Some booksellers have lamented on the low patronage of their products after the government’s decision to reopen public and private schools.

A visit to some bookshops at the Central Business District in Accra revealed that despite the expectation of high sales by booksellers as schools were reopening, the situation was otherwise.

Abena Frimpong, a salesperson at Makola market said that although business was expected to be booming within this period, it was slow.

She said, usually, at the beginning of every term, lots of people come around to buy books, but the case was different this academic year.

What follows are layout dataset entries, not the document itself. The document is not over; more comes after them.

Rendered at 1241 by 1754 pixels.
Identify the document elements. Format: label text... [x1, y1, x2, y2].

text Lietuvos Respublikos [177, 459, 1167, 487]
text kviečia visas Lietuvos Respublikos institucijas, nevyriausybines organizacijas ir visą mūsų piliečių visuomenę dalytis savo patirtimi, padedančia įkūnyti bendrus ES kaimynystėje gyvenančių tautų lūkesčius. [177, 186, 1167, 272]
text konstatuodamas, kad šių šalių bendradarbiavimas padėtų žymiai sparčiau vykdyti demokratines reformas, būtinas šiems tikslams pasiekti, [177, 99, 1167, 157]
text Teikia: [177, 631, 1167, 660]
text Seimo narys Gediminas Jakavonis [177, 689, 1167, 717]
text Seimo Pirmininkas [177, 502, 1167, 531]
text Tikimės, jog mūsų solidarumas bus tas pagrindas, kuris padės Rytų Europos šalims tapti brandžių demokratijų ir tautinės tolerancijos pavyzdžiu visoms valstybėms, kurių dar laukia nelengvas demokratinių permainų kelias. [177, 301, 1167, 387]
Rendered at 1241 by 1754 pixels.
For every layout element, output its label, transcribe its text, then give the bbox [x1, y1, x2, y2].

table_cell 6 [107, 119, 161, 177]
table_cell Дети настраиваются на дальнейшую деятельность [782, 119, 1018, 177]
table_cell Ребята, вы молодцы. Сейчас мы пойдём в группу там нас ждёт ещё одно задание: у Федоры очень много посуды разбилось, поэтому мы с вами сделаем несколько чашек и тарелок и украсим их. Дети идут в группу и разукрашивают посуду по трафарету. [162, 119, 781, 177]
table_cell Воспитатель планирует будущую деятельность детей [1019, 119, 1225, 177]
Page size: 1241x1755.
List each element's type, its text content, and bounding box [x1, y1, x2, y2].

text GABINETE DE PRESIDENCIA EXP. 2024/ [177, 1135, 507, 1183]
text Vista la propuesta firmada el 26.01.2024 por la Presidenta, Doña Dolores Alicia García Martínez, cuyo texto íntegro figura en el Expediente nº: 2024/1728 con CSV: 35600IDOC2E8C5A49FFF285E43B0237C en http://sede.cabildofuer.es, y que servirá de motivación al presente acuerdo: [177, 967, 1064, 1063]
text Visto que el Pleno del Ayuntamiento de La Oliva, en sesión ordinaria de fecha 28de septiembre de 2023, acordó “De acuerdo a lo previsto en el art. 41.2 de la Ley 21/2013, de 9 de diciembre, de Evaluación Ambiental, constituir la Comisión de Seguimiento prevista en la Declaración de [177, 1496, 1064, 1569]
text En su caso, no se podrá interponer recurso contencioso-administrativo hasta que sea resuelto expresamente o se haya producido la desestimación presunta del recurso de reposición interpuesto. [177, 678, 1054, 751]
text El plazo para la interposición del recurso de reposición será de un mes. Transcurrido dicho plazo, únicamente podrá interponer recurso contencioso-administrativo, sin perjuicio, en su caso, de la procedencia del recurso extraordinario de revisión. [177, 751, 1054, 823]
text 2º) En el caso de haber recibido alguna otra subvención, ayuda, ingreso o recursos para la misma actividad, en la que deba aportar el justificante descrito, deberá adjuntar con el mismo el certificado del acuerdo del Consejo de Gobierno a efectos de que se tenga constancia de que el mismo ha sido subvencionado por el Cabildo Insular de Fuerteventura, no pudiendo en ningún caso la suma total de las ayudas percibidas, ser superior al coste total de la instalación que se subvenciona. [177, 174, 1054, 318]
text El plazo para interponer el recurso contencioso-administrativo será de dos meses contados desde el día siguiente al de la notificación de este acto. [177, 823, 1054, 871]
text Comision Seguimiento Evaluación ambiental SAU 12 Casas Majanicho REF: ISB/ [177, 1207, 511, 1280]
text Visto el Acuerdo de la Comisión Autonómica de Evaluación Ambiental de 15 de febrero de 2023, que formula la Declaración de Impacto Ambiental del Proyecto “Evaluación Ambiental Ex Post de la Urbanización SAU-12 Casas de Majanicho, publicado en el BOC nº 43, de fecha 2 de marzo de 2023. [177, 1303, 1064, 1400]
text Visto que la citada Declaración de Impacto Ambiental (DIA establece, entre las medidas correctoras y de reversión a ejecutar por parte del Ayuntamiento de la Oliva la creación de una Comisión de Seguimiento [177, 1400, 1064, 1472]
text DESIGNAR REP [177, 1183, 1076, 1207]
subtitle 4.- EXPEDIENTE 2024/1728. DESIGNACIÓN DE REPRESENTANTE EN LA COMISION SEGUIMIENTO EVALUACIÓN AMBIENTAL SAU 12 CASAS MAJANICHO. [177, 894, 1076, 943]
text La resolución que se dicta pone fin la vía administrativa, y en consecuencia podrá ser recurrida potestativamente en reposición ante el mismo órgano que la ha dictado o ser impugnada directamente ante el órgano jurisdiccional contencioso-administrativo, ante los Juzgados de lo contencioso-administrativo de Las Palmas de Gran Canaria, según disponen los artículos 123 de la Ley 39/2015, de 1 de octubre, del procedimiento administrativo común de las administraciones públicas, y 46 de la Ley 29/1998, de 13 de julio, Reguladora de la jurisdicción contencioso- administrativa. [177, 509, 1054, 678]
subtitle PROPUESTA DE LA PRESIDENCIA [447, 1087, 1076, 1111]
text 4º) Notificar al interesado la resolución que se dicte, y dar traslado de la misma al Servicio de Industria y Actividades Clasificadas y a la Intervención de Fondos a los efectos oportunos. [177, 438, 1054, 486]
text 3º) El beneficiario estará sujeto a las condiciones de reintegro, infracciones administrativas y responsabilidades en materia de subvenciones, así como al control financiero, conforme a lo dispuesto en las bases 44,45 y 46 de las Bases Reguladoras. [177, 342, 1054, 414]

“Perhaps people are waiting for schools to actually resume next week before they come around to patronize our stationery”, she stated.

She added that since it was a new academic year, most students would like to report to school in order to know the required textbooks before purchasing.

Victoria Aidoo, another bookseller said that in previous years, markets became extremely busy upon the reopening of schools, but due to the COVID-19 pandemic and the change in school’s curriculum, sales had been negatively affected.

“We don’t get access to the specific textbooks that the students need”, she lamented.

She added that most students were uncertain as to the specific kind of books that they were expected to buy for the academic year, hence only exercise books, pens and pencils were being purchased.

“I’m hoping that the students would be given a list of textbooks so that they can come around and buy them”, she said.

Eric Galley, a shop attendant at Excellence Bookshop said that prices of books and other stationery had increased due to shortage in production and demand was high, but the problem was their inability to meet the needs of most customers.